Splash analytics and prediction
The analytics module allows to detect splashes of values of measured metrics and to predict values of metrics in a specified time interval.
To specify checks the analytics module should perform with receiving new values, a new rule in the section State change conditions must be created. The rule can be specified as a JSON object or configured using the graphical interface.
Detecting splashes
An example of a rule that detects a value splash:
[
{
"condition": {
"_splash": {
"metric": "averageCpuLoad.oneMinuteAverageLoad",
"value": {
"_gt": "1"
},
}
},
"state": 5,
}
]
In the example for each new value of the metric averageCpuLoad.oneMinuteAverageLoad of the current object, the difference between the current value and what the analytics module system has expected to get will be calculated. When the calculated value (difference) goes beyond the boundaries, set by the user, the state of the object changes to the specified one.
During the process of collecting data from the metric the analytics module analyzes the nature of the metric value changes and calculates the interval at which the metric values are considered normal for a particular sequence of values. This interval is usually sufficient to avoid frequent state changes, meanwhile continuing to respond to truly abnormal splashes.
The rule "value": {"_gt": "1"} here means that only when the deviation is more than 1 (specified in units of the specific metric) from the boundaries of the confidence interval (up or down), the state of the object changes to the one, indicated in the parameter state (in this case 5 | ALARM).

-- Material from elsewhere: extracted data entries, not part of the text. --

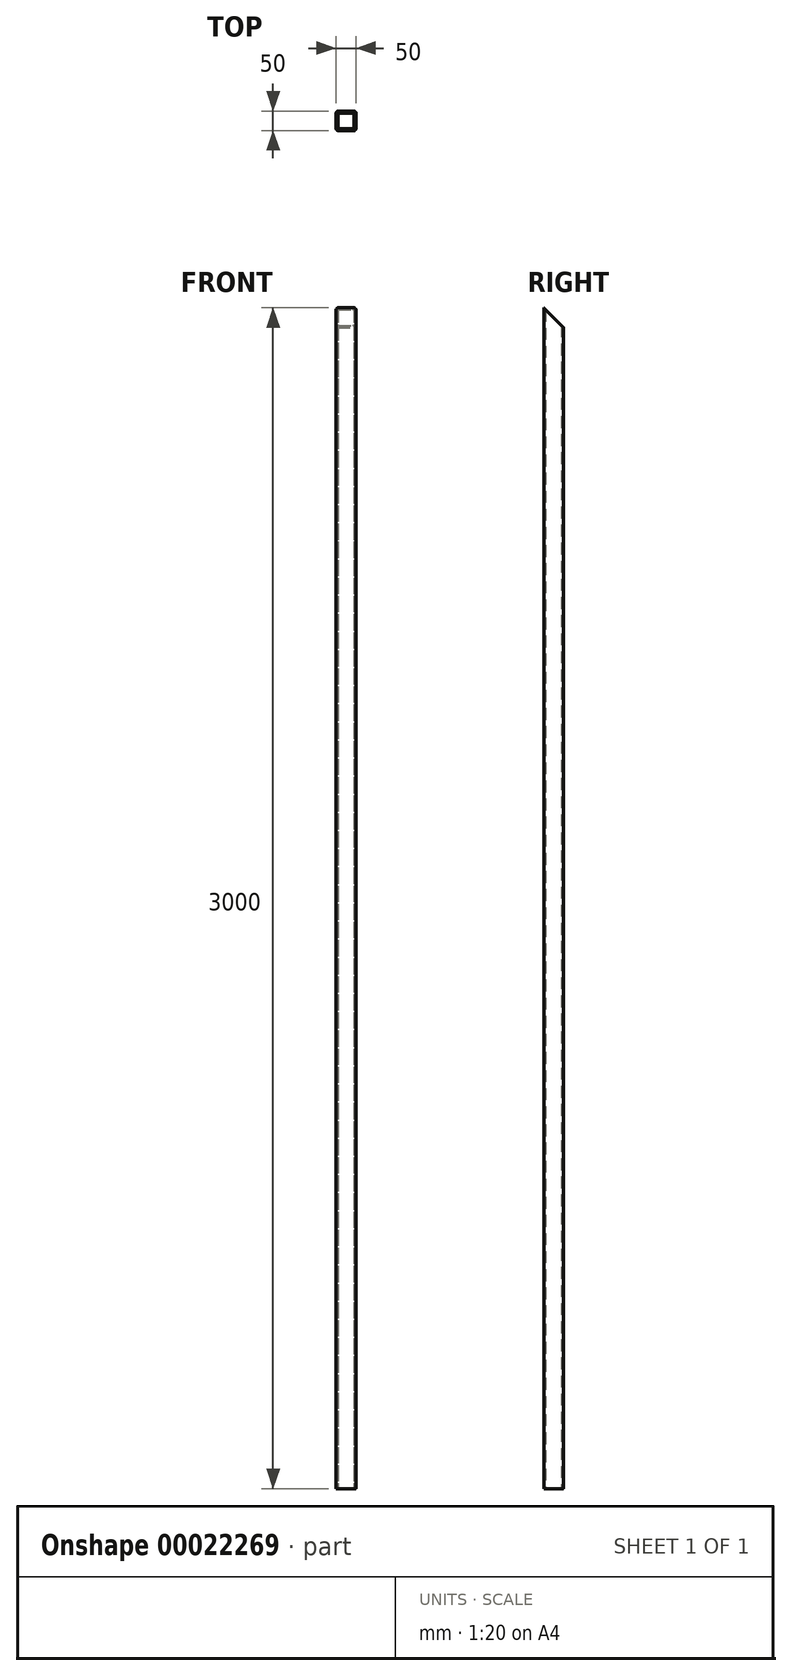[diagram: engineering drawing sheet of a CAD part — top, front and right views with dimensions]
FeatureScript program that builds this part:
annotation { "Feature Type Name" : "Feature", "Feature Type Description" : "" }
export const myFeature = defineFeature(function(context is Context, id is Id, definition is map)
    precondition{}
    {
        {
            var Q0;
            Q0=qCreatedBy(makeId("Top.planeOp"),FACE);
            var sketch = newSketch(context, id + "F0", { "sketchPlane" : qUnion([Q0])});
            skLineSegment(sketch, "E0.rect.bottom", {"start": v(20, 25) * mm, "end": v(-20, 25) * mm});
            skLineSegment(sketch, "E0.rect.top", {"start": v(20, -25) * mm, "end": v(-20, -25) * mm});
            skLineSegment(sketch, "E0.rect.left", {"start": v(25, 20) * mm, "end": v(25, -20) * mm});
            skLineSegment(sketch, "E0.rect.right", {"start": v(-25, 20) * mm, "end": v(-25, -20) * mm});
            skPoint(sketch, "E0.rect.middle", {"position": v(0, 0) * mm});
            skPoint(sketch, "E1.visualSharp", {"position": v(25, 25) * mm});
            skArc(sketch, "E1.filletArc", {"start": v(25, 20) * mm, "mid": v(23.54, 23.54) * mm, "end": v(20, 25) * mm});
            skPoint(sketch, "E2.visualSharp", {"position": v(-25, -25) * mm});
            skArc(sketch, "E2.filletArc", {"start": v(-25, -20) * mm, "mid": v(-23.54, -23.54) * mm, "end": v(-20, -25) * mm});
            skPoint(sketch, "E3.visualSharp", {"position": v(25, -25) * mm});
            skArc(sketch, "E3.filletArc", {"start": v(20, -25) * mm, "mid": v(23.54, -23.54) * mm, "end": v(25, -20) * mm});
            skPoint(sketch, "E4.visualSharp", {"position": v(-25, 25) * mm});
            skArc(sketch, "E4.filletArc", {"start": v(-20, 25) * mm, "mid": v(-23.54, 23.54) * mm, "end": v(-25, 20) * mm});
            skLineSegment(sketch, "E5.0", {"start": v(20, 17.5) * mm, "end": v(20, -17.5) * mm});
            skLineSegment(sketch, "E6.0", {"start": v(17.5, 20) * mm, "end": v(-17.5, 20) * mm});
            skLineSegment(sketch, "E7.0", {"start": v(17.5, -20) * mm, "end": v(-17.5, -20) * mm});
            skLineSegment(sketch, "E8.0", {"start": v(-20, 17.5) * mm, "end": v(-20, -17.5) * mm});
            skArc(sketch, "E9.filletArc", {"start": v(-17.5, 20) * mm, "mid": v(-19.27, 19.27) * mm, "end": v(-20, 17.5) * mm});
            skArc(sketch, "E10.filletArc", {"start": v(20, 17.5) * mm, "mid": v(19.27, 19.27) * mm, "end": v(17.5, 20) * mm});
            skArc(sketch, "E11.filletArc", {"start": v(17.5, -20) * mm, "mid": v(19.27, -19.27) * mm, "end": v(20, -17.5) * mm});
            skArc(sketch, "E12.filletArc", {"start": v(-20, -17.5) * mm, "mid": v(-19.27, -19.27) * mm, "end": v(-17.5, -20) * mm});
            skSolve(sketch);
        }
        {
            var Q0;
            Q0=makeQuery(id+"F0.imprint","IMPRINT",FACE,{"disambiguationData":[TD([[makeQuery(id+"F0.imprint","IMPRINT",EDGE,{"derivedFrom":sQuery(id+"F0.wireOp",EDGE,"E0.rect.bottom")}),1.0]])]});
            extrude(context, id + "F1", {"entities" : qUnion([Q0]), "depth" : 3000 * mm});
        }
        {
            var Q0;
            Q0=qCreatedBy(makeId("Right.planeOp"),FACE);
            var sketch = newSketch(context, id + "F2", { "sketchPlane" : qUnion([Q0])});
            skLineSegment(sketch, "E13", {"start": v(-25, 3000) * mm, "end": v(25, 2950) * mm});
            skLineSegment(sketch, "E14", {"start": v(25, 2950) * mm, "end": v(25, 3000) * mm});
            skLineSegment(sketch, "E15", {"start": v(25, 3000) * mm, "end": v(-25, 3000) * mm});
            skSolve(sketch);
        }
        {
            var Q0;
            Q0 = qSketchRegion(id + "F2", true);
            extrude(context, id + "F3", {"entities" : qUnion([Q0]), "operationType" : NewBodyOperationType.REMOVE, "oppositeDirection" : true, "depth" : 25 * mm, "hasSecondDirection" : true, "secondDirectionOppositeDirection" : false, "secondDirectionDepth" : 25 * mm});
        }
    });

In addition to "_gt" (strictly greater), it is also possible to use
-
"_lt" (strictly less),
-
"_gte" (greater than or equal to),
-
"_lte" (less than or equal to).
Predicting values
An example of a rule to predict metric values in the given interval:
[
{
"condition": {
"_predict": {
"metric": "MEM.bytesAvailable",
"value": {
"_lt": "200000000"
},
"history": "1d-ago",
"period": "10"
}
},
"state": 5
}
]
In the example for each new value of the metric memory.bytesAvailable of the current object, the 10th future metric value will be predicted (taking into account the current period). If the calculated metric value is less than 200000000, then the state of the object will be changed to 5 (ALARM). With building/rebuilding the model, the history of metric values for the last 24 hours will be used.
Fields description
The following fields are used in the condition settings:
Field | Acceptable values | Description | Type |
---|---|---|---|
Check type |
"_splash" or "_predict" (key value) |
The name of the check. Defines the "{…}" block, inside which the remaining fields are described (listed below). |
Required |
metric |
Any string |
The name of the metric to analyze. |
Required |
value |
It depends on metric |
The value of the analyzed metric. |
Required |
history * |
This field syntax corresponds to OpenTSDB format. |
The history period (depth) of the series to build the model (default is '1w-ago' - one week ago). It is counted back in time from the moment of starting the procedure of building / rebuilding the model. |
Optional |
period ** |
Positive integer |
The number of forecast periods (default 1). |
Optional |
refitEach *** |
Positive integer |
Rebuild the model every n values (by default 1000). |
Optional |
* The history period of the series (history) should cover at least one full season in the analyzed metric life. If the metric does not have a pronounced seasonality, then it is enough to choose the length of the series, which allows determining its trend. A predictive model cannot be built on a set of fewer than 10 values.
** In the period field the number of forecasting periods is set. For example, "period": 5 means that the system will forecast the fifth value of the metric from the current one. Thus, to obtain the value of the forecast horizon on the timeline, it is necessary to multiply the period value by the value specified in the Period field with configuring monitoring.
*** As updates accumulate, the model gains weight and the speed of updates gradually decreases. In order to update the model, increasing the speed of its work periodically, the parameter refitEach is used. By default, its value is 1000, it means that the model will be rebuilt after each 1000 processed values. The minimum acceptable value for this parameter is 10. However, it is necessary to ensure that the model build time fits the receipt interval of the refitEach values, otherwise, the algorithm will enter a state of a continuous rebuilding of the model.